**Supplied text**

□ □ □

06 - Fire Safety: Transforming Building Design

Submitting Institutions

Heriot-Watt University,
University of Edinburgh

Unit of Assessment

General Engineering

Summary Impact Type


Research Subject Area(s)

Information and Computing Sciences: Artificial Intelligence and Image Processing
Engineering: Civil Engineering
Built Environment and Design: Engineering Design

Download original


Summary of the impact

Enhanced public safety and transformation of structural design for fire has resulted from improved building design through ERPE researchers' development of new and unique design methodologies, frameworks and tools for analysing fire spread. Fire safety engineering research within ERPE has created an improved scientific understanding of the effect of fire on structures and materials. Structural and fire safety engineers across UK, EU, USA, Canada as well as those who are members of international fire safety bodies have subsequently implemented significant advances for the design of safer, more economical, sustainable, and architecturally innovative buildings.

ERPE research has thus assisted the design and construction of increasingly optimised, sustainable, and economical buildings globally with significant changes in building design and regulation, particularly during 2009-2013.

Underpinning research

This research team comprises Professors: Bisby, Torero; and Usmani, Senior Lecturers: Gillie; Pankaj; Stratford; and Welch, and Lecturer Carvel (all in post throughout) with, from 2013, Professor Simeoni and Lecturer Hadden. Professor Drysdale retired in 2006 and Lecturer Rein left in 2012.

Fire safety engineering research has been a globally unique strength in ERPE for more than three decades. Beginning with the seminal work on Fire Dynamics, which remains the most important research output and compilation in this field (3rd edition [1], 2011), this topic has remained a major research thrust within ERPE over the last decade and the most important science-based fire safety solutions in the period for REF underlying research include:

Detection, Containment and Suppression of Fires.

The interdisciplinary underpinning research has involved theoretical, experimental, and computational investigations of compartment fire ignition, spread and eventual development to flashover and post-flashover phases, including structural response to fire. A wide range of associated issues have been addressed by the ERPE team, such as detection and suppression at incipient and early development phases and organising fire service intervention for containment, evacuation, fire-fighting, structural response to fire, and forensic assessment of damage including structural integrity after the fire. A key focus during the REF period has been to create an integrated approach to addressing fire safety problems in modern buildings. An exemplar is the `FireGrid — Integrated Emergency Response System' project (UK DTI/BIS and the Building Research Establishment (BRE), 2005-2009, £2.3M). This included fundamental and applied research on combustion, flammability, fire dynamics, computational fluid dynamics, sensor-steered computational fire simulation, coupled thermal-structural finite element modelling, wireless sensing and communication, and grid computing. The coupled understanding of fire dynamics and structural response developed within ERPE has been applied by leading consultancies such as Arup (Fire Engineering Practice), Section 4.

Performance-based Building Design.

□ □ □

Records from a dataset:
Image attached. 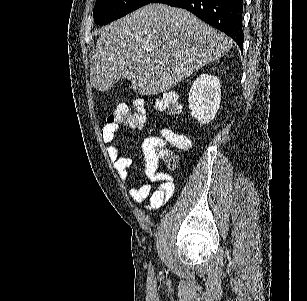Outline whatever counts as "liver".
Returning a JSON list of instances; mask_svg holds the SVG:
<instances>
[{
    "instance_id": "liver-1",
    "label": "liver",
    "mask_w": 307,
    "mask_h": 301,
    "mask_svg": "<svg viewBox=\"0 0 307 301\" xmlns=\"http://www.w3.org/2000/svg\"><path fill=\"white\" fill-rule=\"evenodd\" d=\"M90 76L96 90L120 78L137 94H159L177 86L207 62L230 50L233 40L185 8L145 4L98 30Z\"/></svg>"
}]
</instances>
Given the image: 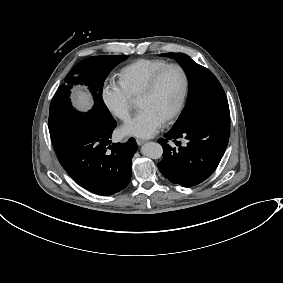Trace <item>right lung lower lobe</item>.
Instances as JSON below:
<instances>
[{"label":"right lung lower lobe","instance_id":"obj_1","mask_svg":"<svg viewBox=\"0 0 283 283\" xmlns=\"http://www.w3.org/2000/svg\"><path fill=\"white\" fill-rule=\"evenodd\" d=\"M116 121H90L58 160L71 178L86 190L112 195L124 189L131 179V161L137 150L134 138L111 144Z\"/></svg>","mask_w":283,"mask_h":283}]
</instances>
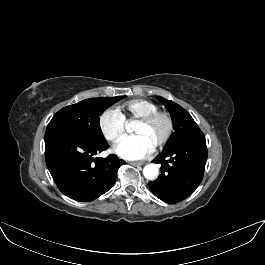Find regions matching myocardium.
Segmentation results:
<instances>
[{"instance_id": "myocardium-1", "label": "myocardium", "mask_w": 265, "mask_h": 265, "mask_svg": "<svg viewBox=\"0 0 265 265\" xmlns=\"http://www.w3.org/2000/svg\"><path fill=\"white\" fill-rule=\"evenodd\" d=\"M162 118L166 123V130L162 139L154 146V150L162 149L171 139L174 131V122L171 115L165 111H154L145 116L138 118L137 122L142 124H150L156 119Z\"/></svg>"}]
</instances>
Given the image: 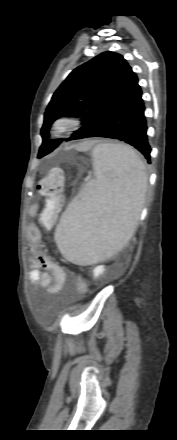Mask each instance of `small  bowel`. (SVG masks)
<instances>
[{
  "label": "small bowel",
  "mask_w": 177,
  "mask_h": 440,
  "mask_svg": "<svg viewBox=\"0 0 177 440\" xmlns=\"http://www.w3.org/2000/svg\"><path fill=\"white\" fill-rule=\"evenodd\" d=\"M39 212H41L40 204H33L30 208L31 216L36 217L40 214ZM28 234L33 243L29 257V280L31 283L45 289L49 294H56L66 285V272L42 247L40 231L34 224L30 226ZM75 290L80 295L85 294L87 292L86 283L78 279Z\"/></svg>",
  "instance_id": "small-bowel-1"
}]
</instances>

□ □ □

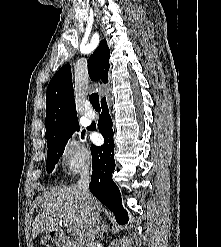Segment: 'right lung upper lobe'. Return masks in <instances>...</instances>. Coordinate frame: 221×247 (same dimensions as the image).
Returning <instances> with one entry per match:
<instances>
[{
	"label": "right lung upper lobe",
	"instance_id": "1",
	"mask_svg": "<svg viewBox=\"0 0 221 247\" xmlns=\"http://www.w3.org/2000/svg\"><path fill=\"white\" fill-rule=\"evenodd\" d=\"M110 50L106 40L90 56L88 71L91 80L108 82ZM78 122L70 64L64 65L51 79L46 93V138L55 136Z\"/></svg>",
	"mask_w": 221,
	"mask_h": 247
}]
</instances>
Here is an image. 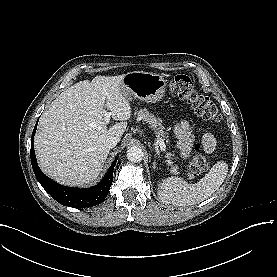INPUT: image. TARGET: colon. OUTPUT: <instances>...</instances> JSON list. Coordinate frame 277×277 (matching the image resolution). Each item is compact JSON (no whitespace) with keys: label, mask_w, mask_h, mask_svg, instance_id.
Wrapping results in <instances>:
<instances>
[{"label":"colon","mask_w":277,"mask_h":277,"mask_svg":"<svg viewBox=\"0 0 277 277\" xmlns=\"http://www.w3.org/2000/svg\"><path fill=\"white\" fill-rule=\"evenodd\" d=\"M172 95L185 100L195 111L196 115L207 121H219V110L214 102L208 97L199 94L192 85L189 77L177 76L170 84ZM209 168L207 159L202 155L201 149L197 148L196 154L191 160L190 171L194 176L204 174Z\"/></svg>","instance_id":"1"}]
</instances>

□ □ □

**Tasks and exercises**
1) Answer these questions using the fire safety case study:
(a) Which institutions are listed as submitting it?
(b) In what year did Professor Drysdale retire?
(c) What amount of funding is given for the FireGrid project?
2) Write the next part of the fire safety case study, starting after its final heading, "Performance-based Building Design."

**Answers below**
1)
(a) Heriot-Watt University and the University of Edinburgh.
(b) 2006.
(c) £2.3M.

2)
Fire safety researchers in ERPE lead the global community in research promoting holistic, performance-based design of buildings for fire, considering full-structural response and treating fire as a design load. This work commenced with validated, quantifiable modelling of the structural response of the Cardington Fire tests in the mid 1990s [2] and has subsequently transformed industry thinking, practice and regulation around structural design for fire globally. For instance, ongoing Arup-funded research in this area performed within ERPE [3 - 6] has led to the development and implementation of validated computational techniques to describe both fire dynamics and structural response modelling leading to new methodologies and regulatory frameworks to engineer buildings for fire which continue to revolutionise the fire safety industry. Lane (PhD 1997), Director of Technology Practices (incl. Fire Engineering) at Arup and ERPE visiting professor, was awarded the Royal Academy of Engineering (RAEng) Silver Medal in 2008 for her pioneering work in this area, which was and continues to be underpinned by Arup's ongoing fruitful collaboration with Edinburgh [2, 3]. Approvals by building control and fire services of the first major multi-storey steel-framed office building design by Arup (Lane, Lamont (PhD 2001) in partnership with ERPE researchers [2, 3]), in which fire protection to the structure was based on direct estimation of performance, led to a quantifiably safe building and a significant saving in the cost of fire protection (Plantation Place, London, 2004). Further, ERPE staff were invited by US National Institutes for Standardisation and Technology (NIST) to present their findings (2002-2004); included in the NIST final report on the 9/11 attacks (http://www.nist.gov/customcf/get_pdf.cfm?pub_id=101279 ). Usmani and Torero also provided analysis to support the (multiple £billions) litigations on the 9/11 collapses requiring the development of validated computational models [4] for the spread of fires in Building 7 of the World Trade Center (WTC) site.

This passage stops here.